# Dovetail Help



## freedhardwoods (Sep 7, 2008)

I finally got to try to make some dovetail joints for the first time today. I am using a Porter Cable 4216 jig trying to make half blind joints. No matter what I try, the joint always has a gap in the same place. What am I doing wrong?


----------



## Toolman50 (Mar 22, 2015)

Adjust the bit up (less bit) the distance of your gap.


----------



## freedhardwoods (Sep 7, 2008)

I was using plywood for practice, but decided to switch to solid wood, because in actual use, I will only be dovetailing solid wood. I planed a board down to 5/8” (at least I thought I did. More on that below) and cut some lengths to practice (and practice and practice.......) on.

I tried adjusting up and down, in and out, and it still wouldn't work right, so I decided to back up and look at EVERYTHING that went into making a drawer joint.


I first checked my chop saw. It was very slightly out of square, but I'm pretty sure that wasn't causing a joint problem. It would have just made a very slightly out of square drawer. Chop saw is sqare now.


I had bought a Milescraft Base Plate/Bushing Set for my router. Every time I cut a joint, I noticed the router would move very slightly from one side to the other when I would go in and come back out. I just assumed the router bushing was slightly smaller than the jig notch. Then I happened to notice the insert was moving in the base.


Using my ******* engineering degree, I took some 1/32” thick black tape I have and cut 1/8” x 1” strips and stuck them on the outside edge of the insert as shims and got it tight. That made a world of difference. Now the joints were coming out almost right.


On some cuts, the guide would have a hairline gap between it and the right side of the board, and almost every test joint was off on one side and not the other. That's when I checked my board thickness and found on a 4 1/4”board it was 1/32” thicker on one side. That was enough to throw the jig very slightly out of line and make one side of the joint wrong.


By then I had to go on a run. I got some 5/8” drawer stock from the shop I was working for this afternoon and expect the joints should work tomorrow. If everything besides the jig had been right, I probably would have had it set up fairly quickly.


----------



## TomCT2 (May 16, 2014)

I have the same Porter Cable. do you have the manual?

there is a depth stop stop to set the depth of the bit. they say it's factory pre-set but that's not true.

you also have to have a board of the _same thickness_ clamped under the fingers - the depth stop works in conjunction with the thickness of the clamped scrap board.

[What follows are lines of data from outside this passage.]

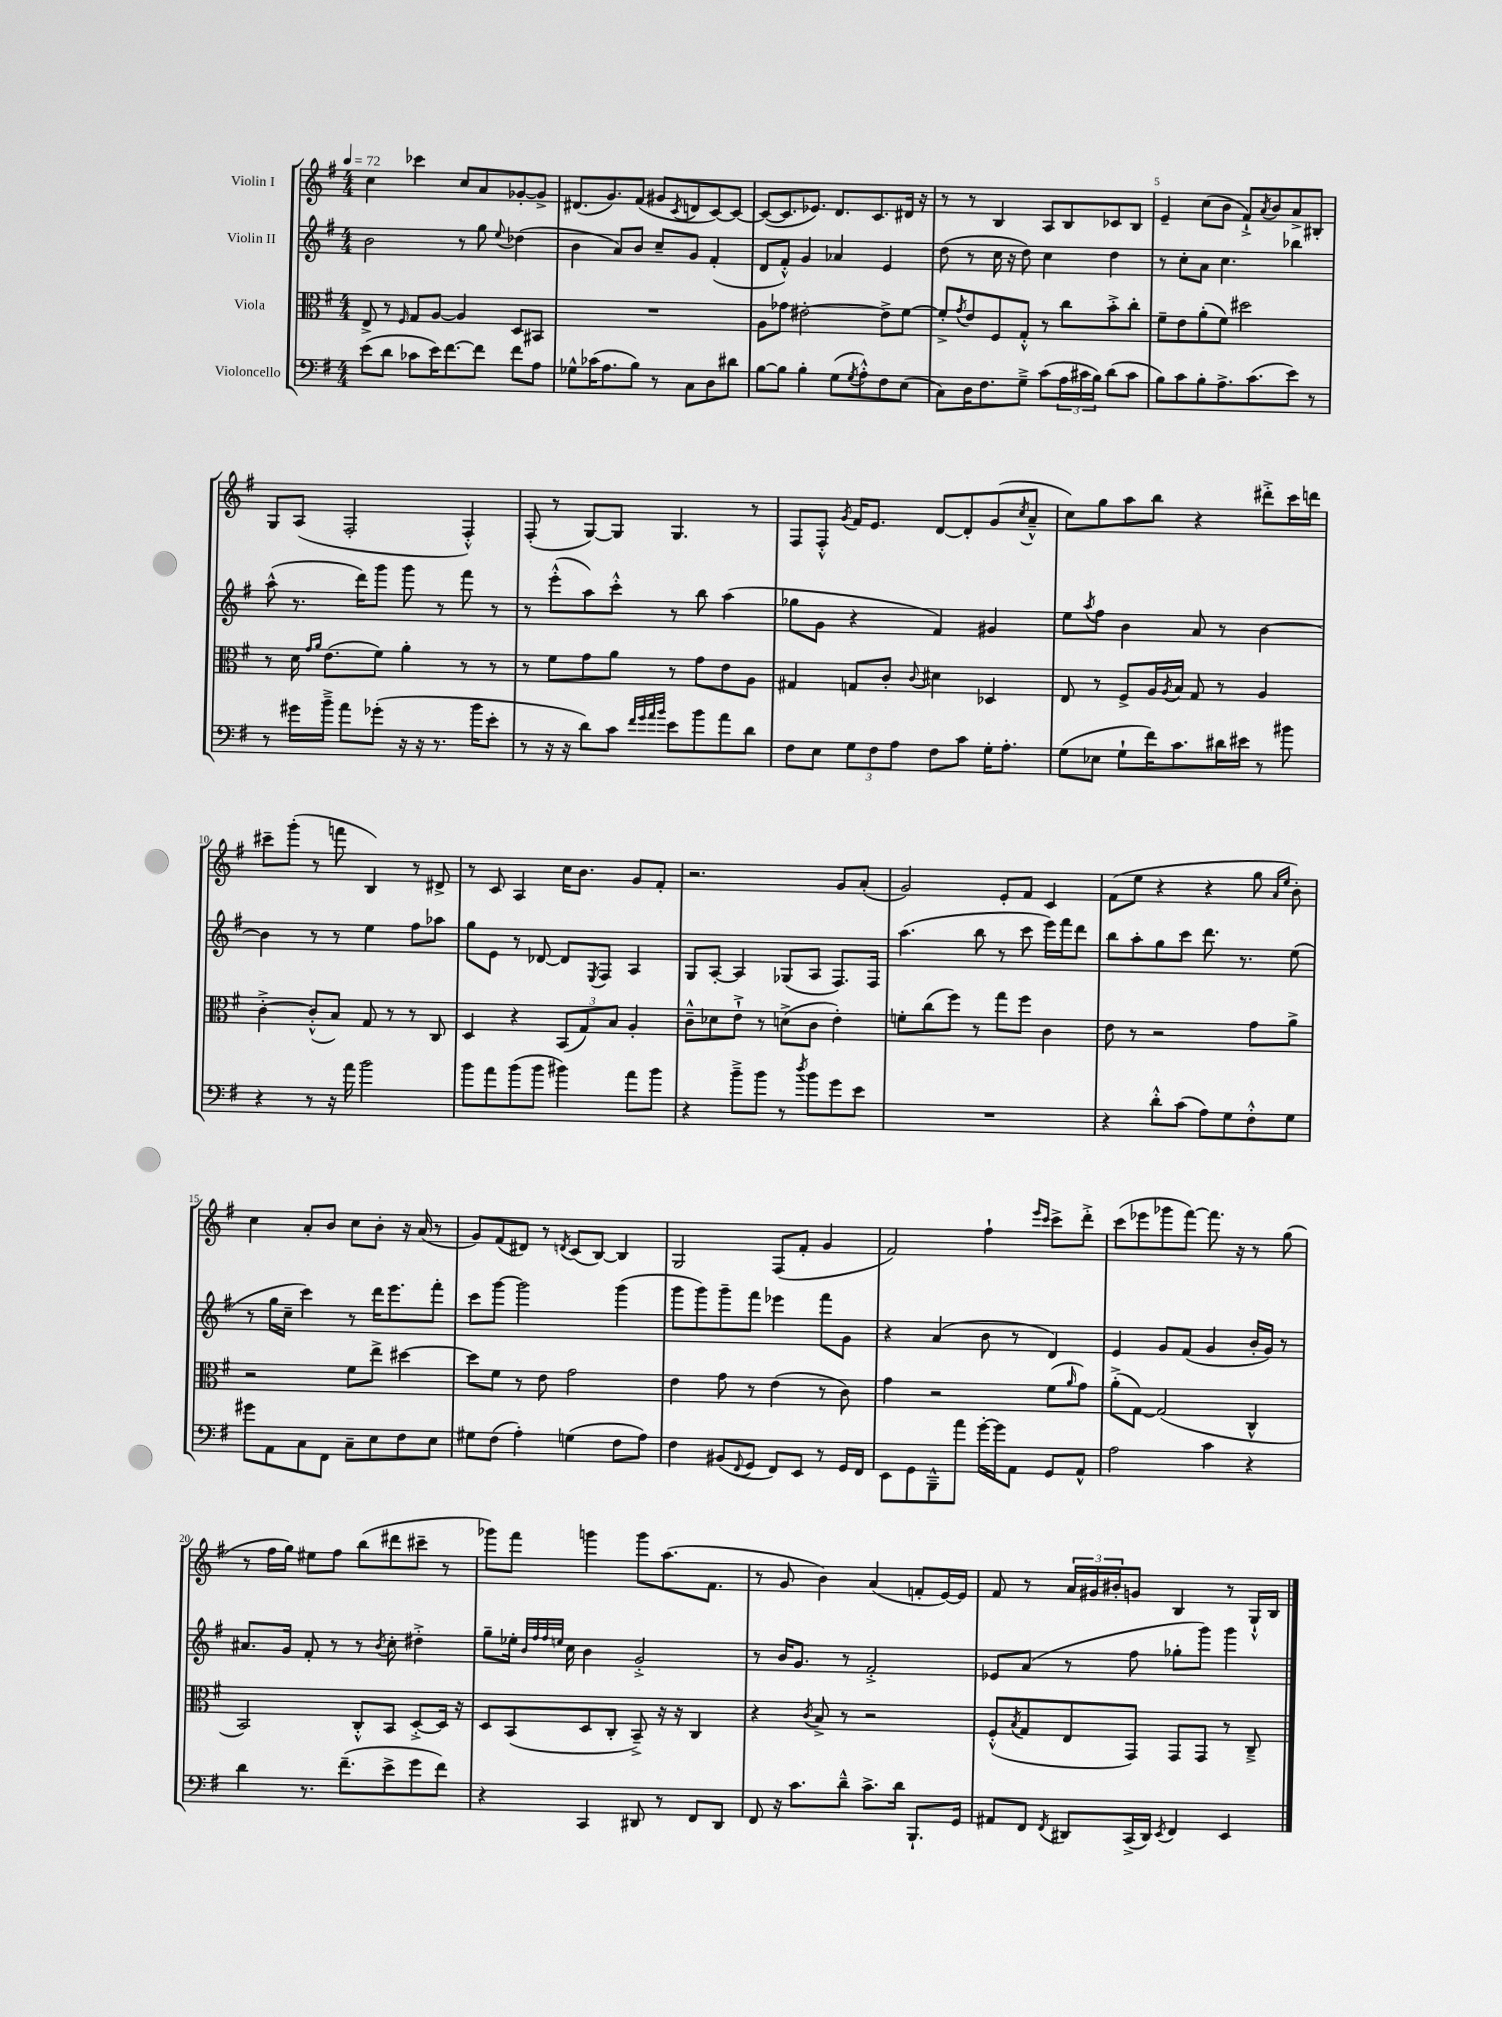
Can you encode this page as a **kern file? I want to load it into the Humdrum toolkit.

**kern	**kern	**kern	**kern
*part4	*part3	*part2	*part1
*staff4	*staff3	*staff2	*staff1
*I"Violoncello	*I"Viola	*I"Violin II	*I"Violin I
*clefF4	*clefC3	*clefG2	*clefG2
*k[f#]	*k[f#]	*k[f#]	*k[f#]
*M4/4	*M4/4	*M4/4	*M4/4
*MM72	*MM72	*MM72	*MM72
=1	=1	=1	=1
(8e\L	8E^/	2b\	4cc\
8d\J	8r	.	.
.	16qqF#/	.	.
8c-X\L	8G/L	.	4ccc-X\
16e\K)	[8A/J	.	.
[8.f#\	.	.	.
.	4A/]	8r	8cc/L
8f#\J]	.	8gg\	8a/
.	.	8qqee/	.
8f#\L	8D/L	(4dd-X\	[8g-X'/
8A\J	8BB#X/J	.	8g-^/J]
=2	=2	=2	=2
8G-X^^\L	1r	4b\	(8.d#X/L
(16c-X\K	.	.	.
8.A\	.	.	8.g/)
.	.	8a/L)	.
8B\J)	.	8b/J	(8f#/J
8r	.	8cc~/L	8g#X/L
.	.	.	8qc/
8C\L	.	8g/J	8dn/
8D\	.	(4f#'/	[8c/)
8d#X\J	.	.	8c/J_
=3	=3	=3	=3
[8B\L	8A\L	8d/L	(8c/L_
8B\J]	8g-X\J	8f#'^^/J)	8.c/]
4B'\	[2e#X'\	4g/	.
.	.	.	8.e-X/J)
(8G\L	.	4a-X/	8.d/L
8qG/	.	.	.
8A'^^\)	.	.	.
.	.	.	8.c/
8F#\	8e#^\L]	4e/	.
(8E\J	[8f#\J	.	16d#X/Jk
.	.	.	16r
=4	=4	=4	=4
8C\L)	8f#'^/L]	(8dd\	8r
.	8qg/	.	.
16D\K	8e/	8r	8r
8.F#\	.	.	.
.	8F#/	16cc\	4B/
.	.	16r	.
8G~^\J	8G'^^/J	8dd\)	.
(8c\L	8r	4cc\	8A/L
24A\L	8cc\L	.	8B/
24c#X\	.	.	.
24B\JJ)	.	.	.
(8d\L	8b'^\	4dd\	8c-X/
8c#\J	8cc'\J	.	8B/J
=5	=5	=5	=5
8B\L)	8f#~\L	8r	4e~/
8c\	8e\	8cc'\L	.
8B'\	(8a'\	8a\J	(8cc\L
8.A^\	8f#\J)	4.cc\	8b\J
.	2dd#X\	.	8f#`^/L)
(8.c\	.	.	.
.	.	.	8qa/
.	.	.	8b/
8e\J)	.	4bb-X\	8a^/
8r	.	.	8B#X'/J
!!LO:LB:g=z
=6	=6	=6	=6
8r	8r	(8aa^^\	8G/L
16g#X\LL	16d\	8.r	(8A/J
.	16qqg/LL	.	.
.	16qqa/JJ	.	.
16b~^\JJ	(8.e\L	.	.
8a\L	.	.	2F#'/
.	.	16ddd\KL)	.
(8g-X'\J	8f#\J)	8ggg\J	.
16r	4a'\	8ggg\	.
16r	.	.	.
8.r	.	8r	.
.	8r	8fff#\	4F#'^^/)
16b\KL	.	.	.
8e'\J	8r	8r	.
=7	=7	=7	=7
8r	8r	8r	(8F#'/
16r	8f#\L	(8eee'^^\L	8r
16r	.	.	.
8d\L)	8g\	8aa\)	[8G/L)
8c\J	8a\J	8ccc'^^\J	8G/J]
32qqf#/LLL	.	.	.
32qqg/	.	.	.
32qqa/	.	.	.
32qqb/JJJ	.	.	.
8e\L	8r	8r	4.G/
8b\	8g\L	8bb\	.
8a\	8e\	(4aa\	.
8d\J	8A\J	.	8r
=8	=8	=8	=8
8F#\L	4G#X/	8gg-X\L	8F#/L
8E\J	.	8g\J	8F#'^^/J
.	.	.	8qg/
12G\L	8Gn/L	4r	16f#/KL
.	.	.	8.e/J
12F#\	.	.	.
.	8c'/J	.	.
12A\J	.	.	.
.	8qqc/	.	.
8F#\L	4d#X\	4f#/)	[8d/L
8c\J	.	.	8d'/]
16G'\KL	4D-X/	4g#X/	(8g/
8.A'\J	.	.	.
.	.	.	8qcc/
.	.	.	8a~^^/J
=9	=9	=9	=9
(8G\L	8E/	8ee\L	8cc\L)
.	.	8qaa/	.
8E-X\J	8r	8ff#\J	8gg\
8G`\L	8F#^/L	4b\	8aa\
16f#\K)	16A/L	.	8bb\J
.	8qA/	.	.
8.c\	16B/JJ	.	.
.	8G/	8a/	4r
16d#X\L	8r	8r	.
16e#X\JJ	.	.	.
8r	4A/	[4b\	8ddd#X'^\L
8b#X\	.	.	16ccc\L
.	.	.	16dddn\JJ
!!LO:LB:g=z
=10	=10	=10	=10
4r	[4c'^\	4b\]	8ccc#X~\L
.	.	.	(8ggg'\J
8r	(8c'^^/L]	8r	8r
16r	8B/J)	8r	8fffn\
16a\	.	.	.
2b\	8G/	4ee\	4B/)
.	8r	.	.
.	8r	8ff#\L	8r
.	8C/	8aa-X\J	8d#X^/
=11	=11	=11	=11
8b\L	4D/	8gg\L	8r
8a\	.	8e\J	8c/
(8b\	4r	8r	4A/
8b\J	.	[8d-X/	.
4b#X\)	(12BB/L	8d-/L]	16cc\KL
.	.	.	8.b\J
.	12G/)	.	.
.	.	8qE/	.
.	.	8F#/J	.
.	12B/J	.	.
8a\L	4A'/	4A/	8g/L
8b#\J	.	.	8f#'/J
=12	=12	=12	=12
4r	8c~^^\L	8G/L	2.r
.	8d-X\	[8A'/J	.
8b~^\L	8e`^\J	4A/]	.
8b\J	8r	.	.
8r	(8dn^\L	(8G-X/L	.
8qdd/	.	.	.
8b\L	8c\J	8A/J	.
8g\	4e'\)	8.F#/L)	8g/L
8e\J	.	.	(8a'/J
.	.	16F#/Jk	.
=13	=13	=13	=13
1r	8fn'\L	(4.aa\	2g/)
.	(8cc\	.	.
.	8ff#\J)	.	.
.	8r	8bb\	.
.	8gg\L	8r	8e'/L
.	8ff#\J	8ccc\	8f#/J
.	4c\	16eee\LL)	4c/
.	.	16fff#\J	.
.	.	8ddd\J	.
=14	=14	=14	=14
4r	8e\	8bb\L	(8f#\L
.	8r	8aa'\	8ee\J
8d'^^\L	2r	8gg\	4r
(8c\J	.	8ccc\J	.
8A\L)	.	8.ddd\	4r
8G\	.	.	.
.	.	8.r	.
8F#'^^\	8g\L	.	8gg\
.	.	.	16qqa/LL
.	.	.	16qqee/JJ
8G\J	8a^\J	(8ee\	8b'\)
!!LO:LB:g=z
=15	=15	=15	=15
8g#X\L	2r	8r	4cc\
8AA\	.	16gg\LL	.
.	.	16cc~\JJ	.
8C\	.	4ccc\)	8a'/L
8FF#\J	.	.	8b/J
8C~\L	8f#\L	8r	8cc\L
8E\	8ee^\J	16ddd\KL	8b'\J
.	.	8.eee\	.
8F#\	[4dd#X\	.	16r
.	.	.	(16a/
8E\J	.	8fff#'\J	8r
=16	=16	=16	=16
8G#X\L	8dd#\L]	8ccc\L	8g/L)
(8F#\J	8f#\J	[8ggg\J	(8f#/
4A'\)	8r	2ggg\]	8d#X/J)
.	8e\	.	8r
.	.	.	8qdn/
(4Gn\	2g\	.	(8c/L
.	.	.	[8B/J)
8F#\L	.	(4ggg\	4B/]
8A\J)	.	.	.
=17	=17	=17	=17
4F#\	4e\	8ggg\L	2G/
.	.	8ggg\)	.
(8BB#X/L	8g\	8ggg~\	.
8qqFF#/	.	.	.
8GG/J	8r	8fff#\J	.
8FF#/L)	(4e\	4eee-X\	(8F#/L
8EE/J	.	.	8f#'/J
8r	8r	8fff#\L	4g/
16GG/LL	8c\)	8g\J	.
16FF#/JJ	.	.	.
=18	=18	=18	=18
8EE\L	4g\	4r	2f#/)
8GG\	.	.	.
8BBB~^^\	2r	(4a/	.
8a\J	.	.	.
[16g'\LL	.	8b\	4ff#`\
16g\J]	.	.	.
8AA\J	.	8r	.
.	.	.	16qqeee/LL
.	.	.	16qqccc/JJ
8GG/L	(8f#\L	4d/)	8ccc^\L
.	16qqa/	.	.
8AA^^/J	8g\J)	.	8ddd'^\J
=19	=19	=19	=19
2A\	(8a'^\L	4e/	(8ccc\L
.	[8G\J)	.	8eee-X\
.	(2G/]	8g/L	8ggg-X\
.	.	(8f#/J	[8fff#\J)
4c\	.	4g/	8.fff#\]
.	.	.	16r
4r	4C^^/	16b'/LL	8r
.	.	16g/JJ)	.
.	.	8r	(8gg\
!!LO:LB:g=z
=20	=20	=20	=20
4d\	2BB/)	8.a#X/L	8r
.	.	.	16ff#\LL
.	.	16g/Jk	16gg\JJ)
8.r	.	8f#'/	8ee#X\L
.	.	8r	8ff#\J
(8.f#~\L	.	.	.
.	8C'^^/L	8r	(8bb\L
.	.	8qb/	.
8e^\	8BB/J	8cc'\	8ddd#X\
8g\	[8D'^/L	4dd#X'^\	8ccc#X~\J
8f#\J)	16D/Jk]	.	8r
.	16r	.	.
=21	=21	=21	=21
4r	8D/L	8gg~\L	8ggg-X\L)
.	(8BB/	16ee-X'\Jk	8fff#\J
.	.	32qqb/LLL	.
.	.	32qqff#/	.
.	.	32qqff#/	.
.	.	32qqeen/JJJ	.
.	.	16cc\	.
4CC/	8D/	4b\	4gggn\
.	8C'/J	.	.
8DD#X/	8BB~^/)	2g'^/	8ggg\L
8r	16r	.	(8.aa\
.	16r	.	.
8FF#/L	4C/	.	.
.	.	.	8.f#\J
8DD#/J	.	.	.
=22	=22	=22	=22
8FF#/	4r	8r	8r
16r	.	16b/KL	8g/
8.c\L	.	8.g/J	.
.	8qc/	.	.
.	8B^/	.	4b\)
8d~^^\J	8r	8r	.
8.c^\L	2r	2f#'^/	(4a/
16d\Jk	.	.	.
8.BBB`/L	.	.	8fn'/L
.	.	.	[16e/L)
16GG/Jk	.	.	16e/JJ]
=23	=23	=23	=23
8AA#X/L	(8F#'^^/L	8e-X/L	8f#/
.	8qB/	.	.
8FF#/J	8G/	(8a/J	8r
8qFF#/	.	.	.
8DD#X/L	8E/	8r	24a/LL
.	.	.	24g#X/
.	.	.	24b#X'/J
(16CC^/L	8GG/J)	8ff#\	8gn/J
16DD#/JJ)	.	.	.
8qEE/	.	.	.
4FF#/	8GG/L	8gg-X'\L	4B/
.	8GG/J	8ggg\J)	.
4EE/	8r	4ggg\	8r
.	8C~^/	.	16G`^^/LL
.	.	.	16B/JJ
==	==	==	==
*-	*-	*-	*-
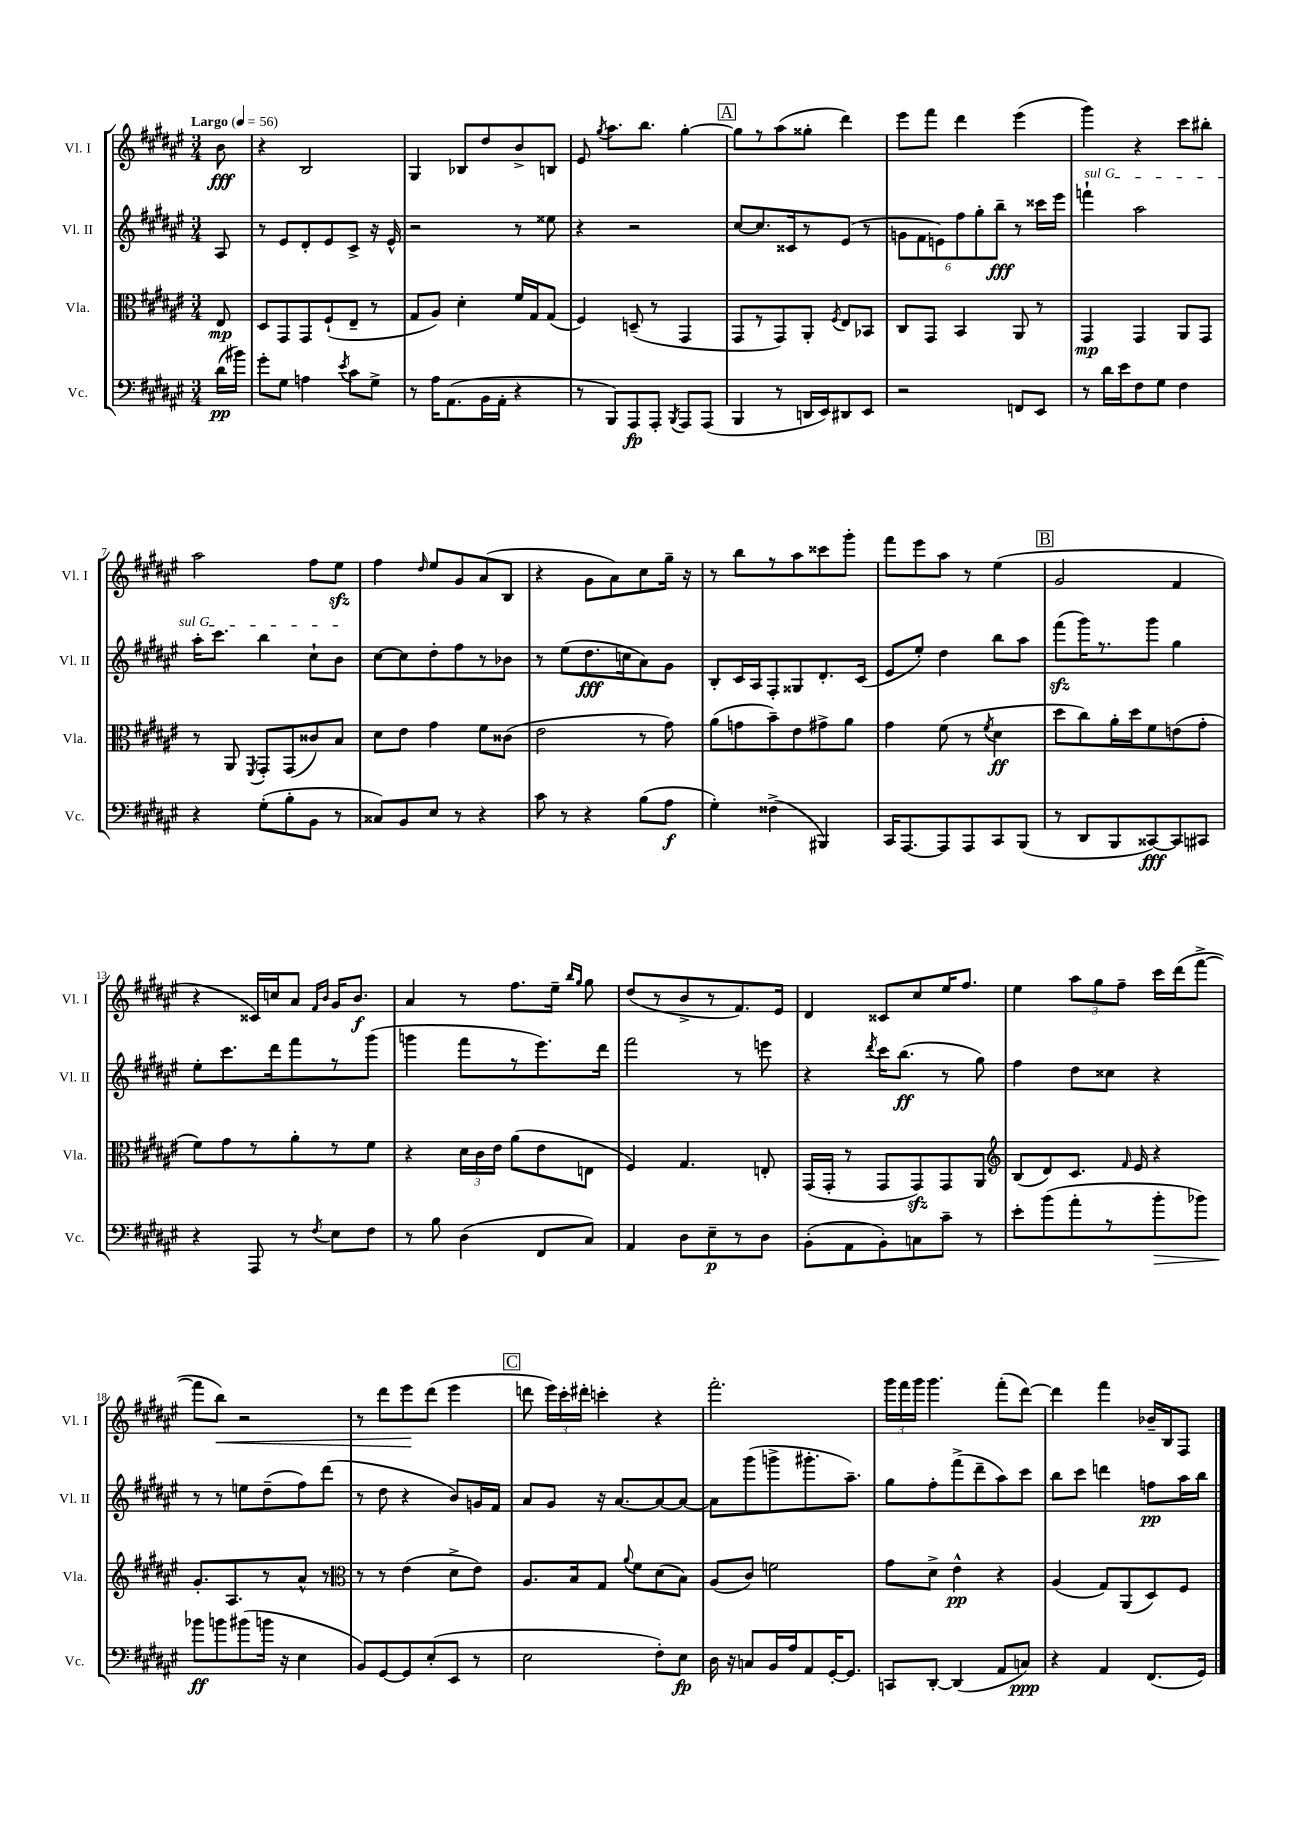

as to the problem you've shown in the picture, the depth of your router bit is not set correctly on the pins or the tails or both. that's it, that's the whole problem.


----------



## johnep (Apr 12, 2007)

Here's a Utube video:








Johnep


----------



## freedhardwoods (Sep 7, 2008)

Thanks for the replies.

I do have the manual and have watched several videos. These two explain things very well also.









I tried many more joints and still can't get consistent results. The bit depth isn't the problem. Some joints will be tight and then I will get a loose one without changing anything.

In the pic I posted earlier, it isn't a simple loose joint. I've made so many joints I can't remember how I got it to stop doing that.

I am working on a couple changes to try to get consitent results. I'm making a larger guide to make sure the boards stay straight in the jig and stop the slight offset that I *am* consistently getting. It will probably be Saturday before I can get back to it.


----------



## freedhardwoods (Sep 7, 2008)

*SUCCESS!!!!

*I put my new guide on and now I can't make a joint wrong. It works so well I don't even have to do both boards at the same time. :thumbup:


----------